I didn’t want to find out. I’m trying not to waste food and have it go in the landfill and be a worse climate warrior than I already am. Turns out, you can make a really tasty chicken dish with onions, spinach and buttermilk. Buttermilk roast chicken. It doesn’t actually call for spinach, but I put some in anyway. This is another feature of my cooking method.  I also noticed while reading through eleven screens of information to try and get to the recipe that the Irish pagan ceremony around Imbolc (start of Spring) involved serving buttermilk. Ah sure would you look at that!


(This is a slightly longer phrase than ah sure, look that the Irish use to denote mild interest rather than a desire to be somewhere else.)


It’s my birthday Thursday. I’m cooking dinner for some friends and I’m going to make the buttermilk chicken dish. Also colcannan, an ancient Irish recipe that calls for potatoes and cabbage. Because you know, Imbolc just happened, St. Patrick’s Day is nearly upon us, and also I have sprouting potatoes in my fridge. I’ve no cabbage but that shouldn’t pose a problem because I have spinach.


One challenge to cooking dinner for six when you live in a very small cabin is that you live in a very small cabin. To fit six people around the kitchen table, you have to move most of your living room furniture somewhere else. That would be the bedroom. But I did a dry run yesterday and I made it work without even having to move the couch. Everyone will fit around our circular table, which is the best way to sit dinner guests because then everyone is able to see everyone else. Also, if you are seated beside a boring person at a round table, you don’t have to overuse ah sure, look or try to speak behind their backs to the person beyond them. Instead, you can just swivel your head about and talk to a more interesting person somewhere around the table.


Of course there won’t be any boring people at my birthday dinner. I’ve been in the Hudson Valley for three and a half years now and I’ve made some great friends. I hope they like buttermilk. If not, I have Guinness chocolates for dessert. I found them in Tops yesterday in the vast St. Patrick’s Day section that also featured seven thousand cans of Guinness plus  many Guinness-themed food items. The chocolates are in the shape of tiny pints. Get away out of that now! (Irish phrase denoting amazement.)

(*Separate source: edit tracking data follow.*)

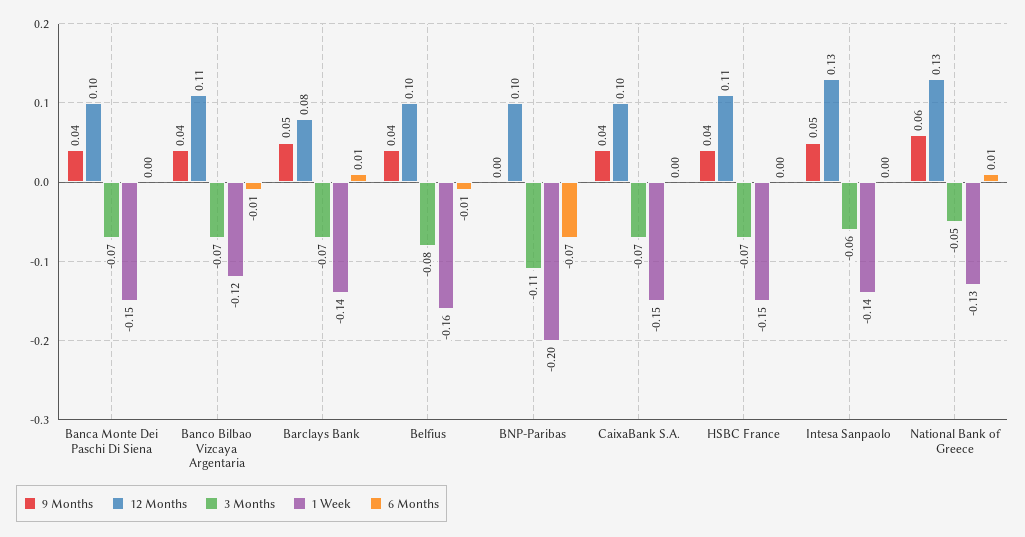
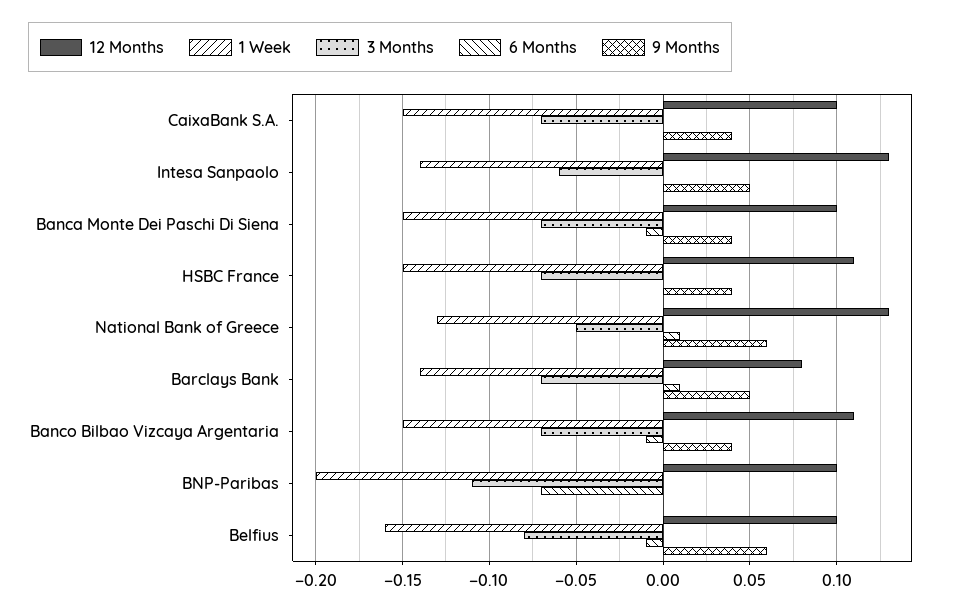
  {
    "9 Months": {
      "Banca Monte Dei Paschi Di Siena": 0.04,
      "Banco Bilbao Vizcaya Argentaria": 0.04,
      "Barclays Bank": 0.05,
-     "Belfius": 0.04,
+     "Belfius": 0.06,
      "BNP-Paribas": 0,
      "CaixaBank S.A.": 0.04,
      "HSBC France": 0.04,
      "Intesa Sanpaolo": 0.05,
      "National Bank of Greece": 0.06
    },
    "12 Months": {
      "Banca Monte Dei Paschi Di Siena": 0.1,
      "Banco Bilbao Vizcaya Argentaria": 0.11,
      "Barclays Bank": 0.08,
      "Belfius": 0.1,
      "BNP-Paribas": 0.1,
      "CaixaBank S.A.": 0.1,
      "HSBC France": 0.11,
      "Intesa Sanpaolo": 0.13,
      "National Bank of Greece": 0.13
    },
    "3 Months": {
      "Banca Monte Dei Paschi Di Siena": -0.07,
      "Banco Bilbao Vizcaya Argentaria": -0.07,
      "Barclays Bank": -0.07,
      "Belfius": -0.08,
      "BNP-Paribas": -0.11,
      "CaixaBank S.A.": -0.07,
      "HSBC France": -0.07,
      "Intesa Sanpaolo": -0.06,
      "National Bank of Greece": -0.05
    },
    "1 Week": {
      "Banca Monte Dei Paschi Di Siena": -0.15,
-     "Banco Bilbao Vizcaya Argentaria": -0.12,
+     "Banco Bilbao Vizcaya Argentaria": -0.15,
      "Barclays Bank": -0.14,
      "Belfius": -0.16,
      "BNP-Paribas": -0.2,
      "CaixaBank S.A.": -0.15,
      "HSBC France": -0.15,
      "Intesa Sanpaolo": -0.14,
      "National Bank of Greece": -0.13
    },
    "6 Months": {
-     "Banca Monte Dei Paschi Di Siena": 0,
+     "Banca Monte Dei Paschi Di Siena": -0.01,
      "Banco Bilbao Vizcaya Argentaria": -0.01,
      "Barclays Bank": 0.01,
      "Belfius": -0.01,
      "BNP-Paribas": -0.07,
      "CaixaBank S.A.": 0,
      "HSBC France": 0,
      "Intesa Sanpaolo": 0,
      "National Bank of Greece": 0.01
    }
  }

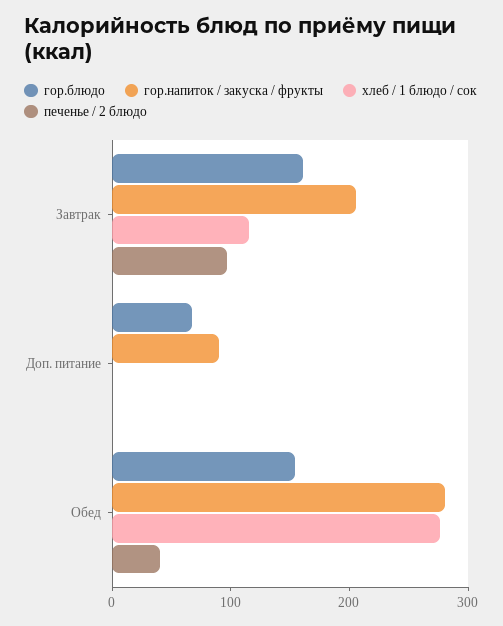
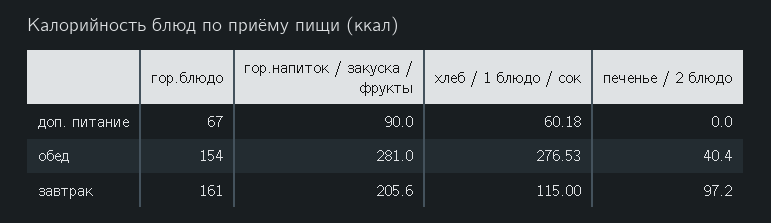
  {
    "гор.блюдо": {
      "Завтрак": 161,
      "Доп. питание": 67,
      "Обед": 154
    },
    "гор.напиток / закуска / фрукты": {
      "Завтрак": 205.6,
      "Доп. питание": 90,
      "Обед": 281
    },
    "хлеб / 1 блюдо / сок": {
      "Завтрак": 115,
-     "Доп. питание": 0,
+     "Доп. питание": 60.18,
      "Обед": 276.53
    },
    "печенье / 2 блюдо": {
      "Завтрак": 97.2,
      "Доп. питание": 0,
      "Обед": 40.4
    }
  }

This will be my second birthday without my dad. Going on without him. If he were to be dining with us at my circular birthday table I can think of several of the jokes he would tell my guests. I would have heard all of these jokes before, but I would still find them funny because he was telling them. He would also find out things about my friends that I did not yet know, because he was interested in everyone. And he would really enjoy the tiny chocolate pints.


I hate that I’m talking about my dad in the past tense. But one day people will be speaking about me in the past tense, if they are speaking about me at all. I hope that they’ll be saying things like I’m still using her fabulous dinner method! Why, only the other day I made a dinner composed entirely of mustard, ketchup and moldy cabbage! and not ah sure, look.